_WHAT YOU NEED TO DO_: Go through the entries below and copy every line that holds the word "minimize".
_ _ _
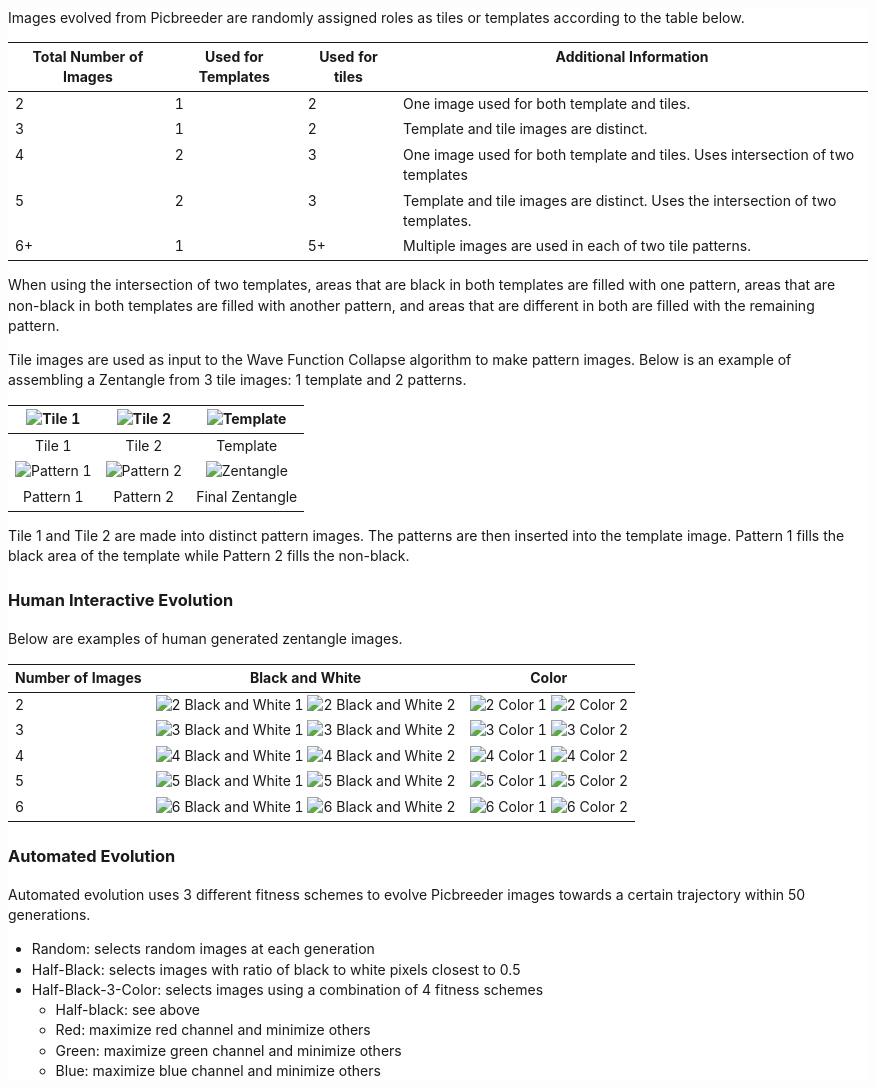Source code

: Images evolved from Picbreeder are randomly assigned roles as tiles or templates according to the table below.

Total Number of Images | Used for Templates | Used for tiles | Additional Information
------------- | ------------- | ------------- | --------------------
2 | 1 | 2 | One image used for both template and tiles.
3 | 1 | 2 | Template and tile images are distinct.
4 | 2 | 3 | One image used for both template and tiles. Uses intersection of two templates
5 | 2 | 3 | Template and tile images are distinct. Uses the intersection of two templates. 
6+ | 1 | 5+ | Multiple images are used in each of two tile patterns.

When using the intersection of two templates, areas that are black in both templates are filled with one pattern, areas that are non-black in both templates are filled with another pattern, and areas that are different in both are filled with the remaining pattern.

Tile images are used as input to the Wave Function Collapse algorithm to make pattern images. Below is an example of assembling a Zentangle from 3 tile images: 1 template and 2 patterns.

<img alt="Tile  1" width="200" height="200" src="https://github.com/sarahkfriday/QuantumZentanglement/blob/master/images/tile1.bmp"> | <img  alt="Tile  2" width="200" height="200" src="https://github.com/sarahkfriday/QuantumZentanglement/blob/master/images/tile2.bmp"> | <img alt="Template" width="200" height="200" src="https://github.com/sarahkfriday/QuantumZentanglement/blob/master/images/template.bmp">
:--------------:|:------------:|:-------------:
Tile 1 | Tile 2 | Template
<img alt="Pattern 1" width="200" height="200" src="https://github.com/sarahkfriday/QuantumZentanglement/blob/master/images/pattern1.jpg"> | <img alt="Pattern 2" width="200" height="200" src="https://github.com/sarahkfriday/QuantumZentanglement/blob/master/images/pattern2.jpg"> | <img alt="Zentangle" width="200" height="200" src="https://github.com/sarahkfriday/QuantumZentanglement/blob/master/images/zentangle.png?raw=true">
Pattern 1 | Pattern 2 | Final Zentangle


Tile 1 and Tile 2 are made into distinct pattern images. The patterns are then inserted into the template image. Pattern 1 fills the black area of the template while Pattern 2 fills the non-black.

### Human Interactive Evolution
Below are examples of human generated zentangle images.

Number of Images | Black and White | Color
------- | ------------------------------ | ------------------------------
2 | <img alt="2 Black and White 1" width="150" height="150" src="https://github.com/sarahkfriday/QuantumZentanglement/blob/master/images/bw2-1.png"> <img alt="2 Black and White 2" width="150" height="150" src="https://github.com/sarahkfriday/QuantumZentanglement/blob/master/images/bw2-2.png"> | <img alt="2 Color 1" width="150" height="150" src="https://github.com/sarahkfriday/QuantumZentanglement/blob/master/images/color2-1.png"> <img alt="2 Color 2" width="150" height="150" src="https://github.com/sarahkfriday/QuantumZentanglement/blob/master/images/color2-2.png">
3 | <img alt="3 Black and White 1" width="150" height="150" src="https://github.com/sarahkfriday/QuantumZentanglement/blob/master/images/bw3-1.png"> <img alt="3 Black and White 2" width="150" height="150" src="https://github.com/sarahkfriday/QuantumZentanglement/blob/master/images/bw3-2.png"> | <img alt="3 Color 1" width="150" height="150" src="https://github.com/sarahkfriday/QuantumZentanglement/blob/master/images/color3-1.png"> <img alt="3 Color 2" width="150" height="150" src="https://github.com/sarahkfriday/QuantumZentanglement/blob/master/images/color3-2.png">
4 | <img alt="4 Black and White 1" width="150" height="150" src="https://github.com/sarahkfriday/QuantumZentanglement/blob/master/images/bw4-1.png"> <img alt="4 Black and White 2" width="150" height="150" src="https://github.com/sarahkfriday/QuantumZentanglement/blob/master/images/bw4-2.png"> | <img alt="4 Color 1" width="150" height="150" src="https://github.com/sarahkfriday/QuantumZentanglement/blob/master/images/color4-1.png"> <img alt="4 Color 2" width="150" height="150" src="https://github.com/sarahkfriday/QuantumZentanglement/blob/master/images/color4-2.png">
5 | <img alt="5 Black and White 1" width="150" height="150" src="https://github.com/sarahkfriday/QuantumZentanglement/blob/master/images/bw5-1.png"> <img alt="5 Black and White 2" width="150" height="150" src="https://github.com/sarahkfriday/QuantumZentanglement/blob/master/images/bw5-2.png"> | <img alt="5 Color 1" width="150" height="150" src="https://github.com/sarahkfriday/QuantumZentanglement/blob/master/images/color5-1.png"> <img alt="5 Color 2" width="150" height="150" src="https://github.com/sarahkfriday/QuantumZentanglement/blob/master/images/color5-2.png">
6 | <img alt="6 Black and White 1" width="150" height="150" src="https://github.com/sarahkfriday/QuantumZentanglement/blob/master/images/bw6-1.png"> <img alt="6 Black and White 2" width="150" height="150" src="https://github.com/sarahkfriday/QuantumZentanglement/blob/master/images/bw6-2.png"> | <img alt="6 Color 1" width="150" height="150" src="https://github.com/sarahkfriday/QuantumZentanglement/blob/master/images/color6-1.png"> <img alt="6 Color 2" width="150" height="150" src="https://github.com/sarahkfriday/QuantumZentanglement/blob/master/images/color6-2.png">

### Automated Evolution
Automated evolution uses 3 different fitness schemes to evolve Picbreeder images towards a certain trajectory within 50 generations.

* Random: selects random images at each generation
* Half-Black: selects images with ratio of black to white pixels closest to 0.5
* Half-Black-3-Color: selects images using a combination of 4 fitness schemes
    * Half-black: see above
    * Red: maximize red channel and minimize others
    * Green: maximize green channel and minimize others
    * Blue: maximize blue channel and minimize others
_ _ _
_RESULT OF THE EXERCISE_:
    * Red: maximize red channel and minimize others
    * Green: maximize green channel and minimize others
    * Blue: maximize blue channel and minimize others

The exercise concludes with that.